I, as a machine-learning researcher, cannot justify buying a Macbook Pro, indeed any Mac, as a professional machine. Artists live in a world where an iMac is clearly the second best choice to a Surface Studio. Photographers and filmographers have learned not to trust that Apple will support its software, and many I suspect are now in a situation where their software runs on Windows and Mac, and so the switching-cost is low.

We’re all niche users of course, the overwhelming majority of Macbook Pros are sold neither to scientists nor creatives; rather they go to casual users and generalist programmers[5]. Yet it was perfectly possible for Apple to make a professional laptop. The Macbook trades power for portability: a better Macbook Pro would have distinguished itself from its sibling by trading portability for power, power that was usable by professional users.

Instead the new Macbook Pro is a scaled up Macbook with a medicore performance increase in all the wrong areas.

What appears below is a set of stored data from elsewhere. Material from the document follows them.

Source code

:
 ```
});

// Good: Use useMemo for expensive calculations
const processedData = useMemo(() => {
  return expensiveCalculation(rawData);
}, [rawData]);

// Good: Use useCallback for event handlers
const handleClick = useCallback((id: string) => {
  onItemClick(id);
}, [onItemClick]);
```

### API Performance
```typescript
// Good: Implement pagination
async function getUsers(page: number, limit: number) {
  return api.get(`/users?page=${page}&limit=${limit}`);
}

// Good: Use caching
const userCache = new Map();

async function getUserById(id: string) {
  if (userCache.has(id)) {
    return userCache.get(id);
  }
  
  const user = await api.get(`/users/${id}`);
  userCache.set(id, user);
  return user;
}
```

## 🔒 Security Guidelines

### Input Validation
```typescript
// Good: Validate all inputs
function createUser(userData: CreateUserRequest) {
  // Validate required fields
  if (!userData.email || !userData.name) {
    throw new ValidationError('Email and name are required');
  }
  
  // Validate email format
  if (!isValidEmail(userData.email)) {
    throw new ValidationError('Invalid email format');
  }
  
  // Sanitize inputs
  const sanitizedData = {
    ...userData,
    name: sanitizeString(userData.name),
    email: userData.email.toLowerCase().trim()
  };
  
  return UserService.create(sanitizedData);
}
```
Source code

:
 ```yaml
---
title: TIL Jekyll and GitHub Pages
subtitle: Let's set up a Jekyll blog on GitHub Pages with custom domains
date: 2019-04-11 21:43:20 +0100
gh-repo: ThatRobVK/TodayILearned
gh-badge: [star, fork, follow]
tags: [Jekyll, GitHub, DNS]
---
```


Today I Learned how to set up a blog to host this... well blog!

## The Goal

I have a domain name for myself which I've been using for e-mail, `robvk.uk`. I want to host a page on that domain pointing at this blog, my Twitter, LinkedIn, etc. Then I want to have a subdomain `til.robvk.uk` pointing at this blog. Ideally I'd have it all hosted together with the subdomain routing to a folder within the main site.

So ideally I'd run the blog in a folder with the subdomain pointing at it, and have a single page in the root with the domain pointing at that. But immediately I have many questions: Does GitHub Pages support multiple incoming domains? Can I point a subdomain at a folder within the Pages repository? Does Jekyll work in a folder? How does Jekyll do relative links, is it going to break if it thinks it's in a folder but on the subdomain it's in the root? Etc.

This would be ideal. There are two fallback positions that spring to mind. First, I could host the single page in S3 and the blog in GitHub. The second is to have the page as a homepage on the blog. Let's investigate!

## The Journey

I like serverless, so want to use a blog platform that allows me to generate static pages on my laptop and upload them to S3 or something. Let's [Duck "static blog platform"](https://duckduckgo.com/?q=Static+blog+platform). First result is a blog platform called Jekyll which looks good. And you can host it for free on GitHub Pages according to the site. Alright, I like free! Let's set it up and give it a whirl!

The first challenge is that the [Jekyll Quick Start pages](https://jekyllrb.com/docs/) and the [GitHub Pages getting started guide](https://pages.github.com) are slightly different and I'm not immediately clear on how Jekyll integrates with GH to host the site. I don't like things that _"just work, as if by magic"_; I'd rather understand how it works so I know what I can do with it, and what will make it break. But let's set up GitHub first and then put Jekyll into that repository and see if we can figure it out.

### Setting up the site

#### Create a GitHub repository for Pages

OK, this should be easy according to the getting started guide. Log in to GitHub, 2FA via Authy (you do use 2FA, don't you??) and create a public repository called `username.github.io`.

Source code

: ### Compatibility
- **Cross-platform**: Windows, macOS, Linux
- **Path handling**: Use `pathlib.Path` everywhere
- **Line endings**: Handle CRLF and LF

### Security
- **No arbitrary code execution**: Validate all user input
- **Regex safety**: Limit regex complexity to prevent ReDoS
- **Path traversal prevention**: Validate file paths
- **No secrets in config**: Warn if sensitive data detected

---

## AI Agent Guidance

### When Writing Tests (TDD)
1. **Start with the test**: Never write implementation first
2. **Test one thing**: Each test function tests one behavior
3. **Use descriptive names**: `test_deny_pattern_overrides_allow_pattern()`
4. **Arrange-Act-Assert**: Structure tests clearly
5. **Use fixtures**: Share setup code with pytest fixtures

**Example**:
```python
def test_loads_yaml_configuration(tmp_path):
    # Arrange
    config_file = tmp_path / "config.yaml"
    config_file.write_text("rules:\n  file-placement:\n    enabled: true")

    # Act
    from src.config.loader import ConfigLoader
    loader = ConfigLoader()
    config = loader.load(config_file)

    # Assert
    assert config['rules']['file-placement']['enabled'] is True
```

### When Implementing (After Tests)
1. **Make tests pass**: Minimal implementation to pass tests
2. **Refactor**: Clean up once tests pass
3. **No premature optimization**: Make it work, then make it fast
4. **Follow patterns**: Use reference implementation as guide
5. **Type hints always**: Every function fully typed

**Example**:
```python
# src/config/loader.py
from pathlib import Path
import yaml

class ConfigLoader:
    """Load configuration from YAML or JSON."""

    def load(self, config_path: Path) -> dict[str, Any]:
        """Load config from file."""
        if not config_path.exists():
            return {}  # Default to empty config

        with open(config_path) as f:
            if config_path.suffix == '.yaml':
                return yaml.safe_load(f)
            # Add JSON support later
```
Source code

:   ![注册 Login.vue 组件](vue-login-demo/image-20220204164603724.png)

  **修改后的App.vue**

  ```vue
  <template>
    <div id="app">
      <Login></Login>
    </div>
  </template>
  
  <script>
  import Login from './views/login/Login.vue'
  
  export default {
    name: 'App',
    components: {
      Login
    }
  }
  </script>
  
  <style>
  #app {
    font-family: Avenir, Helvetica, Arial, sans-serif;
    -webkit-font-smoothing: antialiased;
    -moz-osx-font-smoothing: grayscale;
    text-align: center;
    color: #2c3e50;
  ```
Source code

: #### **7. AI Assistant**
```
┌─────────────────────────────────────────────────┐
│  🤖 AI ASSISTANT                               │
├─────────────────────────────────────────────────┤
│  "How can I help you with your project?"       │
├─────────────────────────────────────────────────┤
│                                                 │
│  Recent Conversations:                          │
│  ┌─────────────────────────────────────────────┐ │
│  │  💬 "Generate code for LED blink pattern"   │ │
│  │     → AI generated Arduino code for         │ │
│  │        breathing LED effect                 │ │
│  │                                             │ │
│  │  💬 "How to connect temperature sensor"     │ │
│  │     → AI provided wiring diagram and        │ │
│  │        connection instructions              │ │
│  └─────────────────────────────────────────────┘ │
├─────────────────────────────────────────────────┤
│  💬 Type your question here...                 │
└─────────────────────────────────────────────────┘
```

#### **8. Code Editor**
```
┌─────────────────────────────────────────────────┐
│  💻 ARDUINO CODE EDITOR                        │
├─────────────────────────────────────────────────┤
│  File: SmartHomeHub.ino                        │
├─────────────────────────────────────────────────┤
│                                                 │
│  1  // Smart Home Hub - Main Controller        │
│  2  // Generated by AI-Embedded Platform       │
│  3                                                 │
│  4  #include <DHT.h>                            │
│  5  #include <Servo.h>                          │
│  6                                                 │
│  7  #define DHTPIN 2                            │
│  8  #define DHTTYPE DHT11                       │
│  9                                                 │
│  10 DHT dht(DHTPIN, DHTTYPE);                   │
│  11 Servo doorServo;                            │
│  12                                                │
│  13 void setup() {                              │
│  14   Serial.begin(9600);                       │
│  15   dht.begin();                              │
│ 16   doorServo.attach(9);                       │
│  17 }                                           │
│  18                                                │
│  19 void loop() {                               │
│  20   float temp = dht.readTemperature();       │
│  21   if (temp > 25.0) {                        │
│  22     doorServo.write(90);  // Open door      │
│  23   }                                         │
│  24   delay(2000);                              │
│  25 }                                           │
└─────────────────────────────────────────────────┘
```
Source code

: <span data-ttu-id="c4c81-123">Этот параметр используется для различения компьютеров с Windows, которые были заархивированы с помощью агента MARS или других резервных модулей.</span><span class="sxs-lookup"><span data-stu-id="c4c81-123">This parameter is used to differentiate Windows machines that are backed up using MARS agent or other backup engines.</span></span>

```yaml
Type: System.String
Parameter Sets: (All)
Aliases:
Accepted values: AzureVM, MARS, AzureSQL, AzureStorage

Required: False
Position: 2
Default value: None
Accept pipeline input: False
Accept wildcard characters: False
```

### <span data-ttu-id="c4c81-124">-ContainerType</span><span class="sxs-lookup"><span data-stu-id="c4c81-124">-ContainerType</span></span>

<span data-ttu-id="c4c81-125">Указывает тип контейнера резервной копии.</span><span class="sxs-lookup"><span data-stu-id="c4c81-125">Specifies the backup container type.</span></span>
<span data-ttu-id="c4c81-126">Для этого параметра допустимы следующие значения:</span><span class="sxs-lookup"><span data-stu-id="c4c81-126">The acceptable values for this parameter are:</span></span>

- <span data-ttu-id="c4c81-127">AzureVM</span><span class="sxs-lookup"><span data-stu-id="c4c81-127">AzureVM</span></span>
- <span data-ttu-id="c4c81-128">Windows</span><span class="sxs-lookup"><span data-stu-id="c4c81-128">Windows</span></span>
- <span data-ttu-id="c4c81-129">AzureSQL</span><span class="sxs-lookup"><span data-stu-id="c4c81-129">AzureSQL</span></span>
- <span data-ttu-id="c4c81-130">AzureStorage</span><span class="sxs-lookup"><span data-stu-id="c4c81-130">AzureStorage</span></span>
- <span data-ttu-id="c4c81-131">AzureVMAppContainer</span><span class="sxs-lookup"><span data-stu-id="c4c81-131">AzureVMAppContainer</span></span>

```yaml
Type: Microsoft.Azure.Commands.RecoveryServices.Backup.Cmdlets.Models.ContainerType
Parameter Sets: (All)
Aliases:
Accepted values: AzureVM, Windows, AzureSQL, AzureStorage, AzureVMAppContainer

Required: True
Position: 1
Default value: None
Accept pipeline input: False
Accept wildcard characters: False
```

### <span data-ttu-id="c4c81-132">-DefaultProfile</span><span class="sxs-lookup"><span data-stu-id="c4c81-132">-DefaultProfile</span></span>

  1. Launched a couple of years before USB flash-drives and broadband became common.
  2. A computer whose first incarnation could only play Youtube videos for three or four minutes before overheating
  3. OpenCL forks and plugins exist for some of these libraries, but they’re not reliable and often incomplete. The other approach of course is to write ones own library from scratch, but why spend $2999 on a machine that increases the amount of work one has to do.
  4. Albeit one who’s finishing a four-year break where he did a PhD
  5. Though even some programmers are unhappy with the new Macbook Pro, as they believe they need 32GB to do proper development. I confess I have to wonder what sort of app, and what class of implementation, needs more than 10GB to debug or compile.